The summer that I turned twenty-nine, we decided to get pregnant. Instead, I got cancer.

I have asked people many times how they would start their own autobiography and nobody has ever come up with as good of an opening line as that, except perhaps Melville or God (but I didn’t really ask them). I am not writing this to tell people about how to have cancer with dignity or how to cure their cancer with positive thinking. This is about my life with cancer. It’s about how I lived and how—probably—I will die. I’m writing it down now so that one day my daughter will have something to read and so that maybe she can get a sense of who I was, since the chances that she will know me are getting slimmer and slimmer.

Here's the short version, which is pretty long anyway… When I was twenty-eight, I wanted to have a baby. Andy and I had been married about four years. We discussed having a baby and decided to wait one more year. Andy was going to quit his job and try to make it as an artist for a year. A year is not much time to try to make it as an artist, but it was all the time we thought we could spare. We needed to get a house or at least a bigger apartment. We wanted to have children, the house—all the middle class things. So, we could only sensibly afford to wait a year. Andy and I never do anything that is not sensible. So, for a year, he tried to sell his artwork. And I pined for a baby.

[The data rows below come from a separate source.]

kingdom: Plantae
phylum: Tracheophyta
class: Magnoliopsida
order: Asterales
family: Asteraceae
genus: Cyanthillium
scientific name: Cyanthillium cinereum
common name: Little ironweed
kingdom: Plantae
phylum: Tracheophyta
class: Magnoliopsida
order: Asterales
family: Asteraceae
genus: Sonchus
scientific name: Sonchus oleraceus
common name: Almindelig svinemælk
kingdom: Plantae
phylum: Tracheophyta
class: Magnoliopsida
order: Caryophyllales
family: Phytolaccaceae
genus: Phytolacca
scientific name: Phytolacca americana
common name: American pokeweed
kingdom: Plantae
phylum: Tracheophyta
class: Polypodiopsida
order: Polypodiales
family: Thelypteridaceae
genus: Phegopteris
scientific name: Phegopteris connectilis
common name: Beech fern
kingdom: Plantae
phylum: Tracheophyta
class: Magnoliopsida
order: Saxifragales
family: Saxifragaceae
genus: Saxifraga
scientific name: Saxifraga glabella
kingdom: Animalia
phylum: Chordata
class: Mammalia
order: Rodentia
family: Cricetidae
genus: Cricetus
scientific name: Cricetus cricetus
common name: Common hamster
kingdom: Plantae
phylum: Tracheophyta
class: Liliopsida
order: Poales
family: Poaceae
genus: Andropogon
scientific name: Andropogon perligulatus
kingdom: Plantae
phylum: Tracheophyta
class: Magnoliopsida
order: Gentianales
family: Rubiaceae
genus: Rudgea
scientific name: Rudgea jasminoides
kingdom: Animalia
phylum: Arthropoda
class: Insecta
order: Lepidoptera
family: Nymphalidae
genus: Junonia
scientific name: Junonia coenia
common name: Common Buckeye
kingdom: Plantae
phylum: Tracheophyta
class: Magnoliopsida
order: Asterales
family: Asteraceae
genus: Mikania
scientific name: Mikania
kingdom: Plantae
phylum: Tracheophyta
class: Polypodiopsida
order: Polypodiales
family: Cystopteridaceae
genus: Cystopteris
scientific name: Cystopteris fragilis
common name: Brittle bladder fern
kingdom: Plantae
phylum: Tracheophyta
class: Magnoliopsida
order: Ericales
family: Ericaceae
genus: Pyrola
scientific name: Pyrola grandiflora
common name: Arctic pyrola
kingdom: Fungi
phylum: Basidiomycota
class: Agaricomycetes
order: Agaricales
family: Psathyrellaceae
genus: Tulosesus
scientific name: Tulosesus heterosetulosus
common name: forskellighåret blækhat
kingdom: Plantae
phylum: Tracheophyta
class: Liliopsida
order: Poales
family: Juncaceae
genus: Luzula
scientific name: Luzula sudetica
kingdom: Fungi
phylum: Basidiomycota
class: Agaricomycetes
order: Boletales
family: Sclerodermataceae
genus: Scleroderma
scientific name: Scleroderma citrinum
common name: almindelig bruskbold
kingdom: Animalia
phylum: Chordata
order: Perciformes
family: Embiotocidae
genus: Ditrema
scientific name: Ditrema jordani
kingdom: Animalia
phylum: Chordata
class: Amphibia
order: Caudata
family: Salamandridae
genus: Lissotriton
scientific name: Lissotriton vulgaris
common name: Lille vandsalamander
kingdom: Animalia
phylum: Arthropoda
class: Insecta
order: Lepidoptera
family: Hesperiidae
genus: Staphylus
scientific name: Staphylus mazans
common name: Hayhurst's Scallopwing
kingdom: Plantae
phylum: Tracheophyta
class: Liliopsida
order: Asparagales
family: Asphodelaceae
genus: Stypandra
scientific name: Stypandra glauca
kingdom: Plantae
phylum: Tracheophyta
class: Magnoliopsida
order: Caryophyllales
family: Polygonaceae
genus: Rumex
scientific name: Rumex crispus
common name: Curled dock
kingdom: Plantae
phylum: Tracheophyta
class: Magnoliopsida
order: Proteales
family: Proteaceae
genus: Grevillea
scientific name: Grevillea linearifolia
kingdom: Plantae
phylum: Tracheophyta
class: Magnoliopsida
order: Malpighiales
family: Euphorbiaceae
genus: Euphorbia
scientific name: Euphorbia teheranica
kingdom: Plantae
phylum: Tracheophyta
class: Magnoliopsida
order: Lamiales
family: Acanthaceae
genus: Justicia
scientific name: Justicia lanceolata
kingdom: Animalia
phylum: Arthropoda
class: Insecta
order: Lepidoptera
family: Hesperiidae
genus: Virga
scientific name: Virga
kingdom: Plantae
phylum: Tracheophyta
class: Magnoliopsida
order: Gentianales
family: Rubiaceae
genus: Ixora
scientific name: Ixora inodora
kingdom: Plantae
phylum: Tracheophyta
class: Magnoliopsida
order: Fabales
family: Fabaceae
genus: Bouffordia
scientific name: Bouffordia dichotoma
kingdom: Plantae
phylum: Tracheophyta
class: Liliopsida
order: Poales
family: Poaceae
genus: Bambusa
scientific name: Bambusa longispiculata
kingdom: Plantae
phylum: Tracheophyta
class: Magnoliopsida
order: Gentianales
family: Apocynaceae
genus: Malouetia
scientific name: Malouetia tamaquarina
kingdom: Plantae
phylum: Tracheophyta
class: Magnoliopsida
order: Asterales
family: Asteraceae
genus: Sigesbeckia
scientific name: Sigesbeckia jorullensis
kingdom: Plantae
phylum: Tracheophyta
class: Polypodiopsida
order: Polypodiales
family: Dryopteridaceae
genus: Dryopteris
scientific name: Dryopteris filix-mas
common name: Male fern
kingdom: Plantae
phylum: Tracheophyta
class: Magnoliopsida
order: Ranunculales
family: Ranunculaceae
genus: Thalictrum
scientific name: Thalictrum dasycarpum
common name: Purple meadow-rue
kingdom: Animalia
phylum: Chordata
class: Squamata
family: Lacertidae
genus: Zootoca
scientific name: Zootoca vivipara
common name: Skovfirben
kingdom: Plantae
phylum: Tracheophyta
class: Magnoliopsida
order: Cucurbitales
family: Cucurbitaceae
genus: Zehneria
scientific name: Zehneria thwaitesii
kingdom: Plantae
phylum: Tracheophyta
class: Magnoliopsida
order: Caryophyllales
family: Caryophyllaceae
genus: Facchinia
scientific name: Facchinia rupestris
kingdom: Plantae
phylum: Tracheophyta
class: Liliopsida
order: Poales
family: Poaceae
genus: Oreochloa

At the end of the year, we began looking for a house. Andy got his old job back in publishing. We started having unprotected sex. I had never had sex without birth control in my entire life. I am such a good girl that even though I "lost my virginity" when I was sixteen and still in high school, I always used birth control. Back in 1979, we didn't worry about AIDS (we were lucky) and my high school boyfriend was a virgin, too. I suppose he could have been lying about that, but I had been going with the same guy for three years and we saw each other almost every day during that time. I was reasonably certain that he had never had sex. Anyway, I had a diaphragm from Planned Parenthood the first time I ever had sex with anyone and by the summer of my twenty-ninth birthday, I had had sex many times (mostly with my husband) and had never once done without some form of birth control.

I had also lost weight. I decided that it was a good idea to eat right, lose weight, begin exercising, and generally be healthy before I got pregnant. So I was much thinner than I had been since college. Maybe it was because I was thinner that I noticed a bulge in my abdomen. I went to the doctor, who said I had fibroid tumors in my uterus. He said that it happens all the time and that he could remove them, repair the uterus, and have us back to trying to get pregnant in a few months. We decided to have surgery right away. I'll talk more about my doctor, Kenneth Edelin, later. But, briefly, he said there was a one in 200 chance that the tumors could turn out to be cancerous. He knew that I wanted to have a baby. He swore to me that he would only do a hysterectomy to save my life.

I was terrified. I had never been in the hospital before. I was scared. They took my glasses away and I could not see anything. I remember the doctor taking my hand in the operating room and telling me not to worry.

When I woke up, I guess I was in the recovery room. I went back to sleep. The next thing I remember was waking up in a hospital room. Andy was there. I was so glad to see him. I asked him something that I don't remember, but he says that I asked him if the operation went okay. He could answer truthfully that it had gone okay. I fell back to sleep. Later, Dr. Edelin came into the room and took my hand.

"I don't have a needle in my back," I said, referring to the epidural that I was supposed to have had.

"That is just one of the things that went wrong today," Edelin said.

"What do you mean?" I asked. I looked at Andy.

Edelin told me that the fibroid tumors had turned out to be cancerous and that he had done a hysterectomy. I don't remember much else about that moment. I remember thinking that he meant that I was never going to have a baby. And I remember thinking that I would be dead in a few weeks.

Later that night, my mother and my stepfather showed up. Mommy kissed me hello. I don't know at what point in the conversation this happened, but I asked her to call my daddy and tell him that I had cancer. (I had not spoken to my father in a couple of years. Nothing had happened; there was no big fight or falling out. We just simply stopped calling and seeing each other. Dad didn't seem to care. Every once in a while, I would wonder what I had done to make him hate me. But I was afraid to call and ask him. I was afraid he would not care.) When I asked them to tell my daddy that I had cancer, they all sighed with relief. It turns out that they had already called him and he was coming to Boston the next day. Andy thought that I might be angry that they had called him, so everyone was relieved when I asked them to tell Dad. I really did not expect him to come to Boston. But I kept thinking that I was going to die in a few weeks and that it might be really difficult to hear that your daughter is dead without a little warning. I thought if they called Dad and told him that I was sick, then they could call him back when I died a couple of weeks later and it wouldn't come as such a shock. It wasn't the most coherent thought process, but I was on morphine after all and had just found out that I had cancer. I guess I wasn't thinking all that clearly.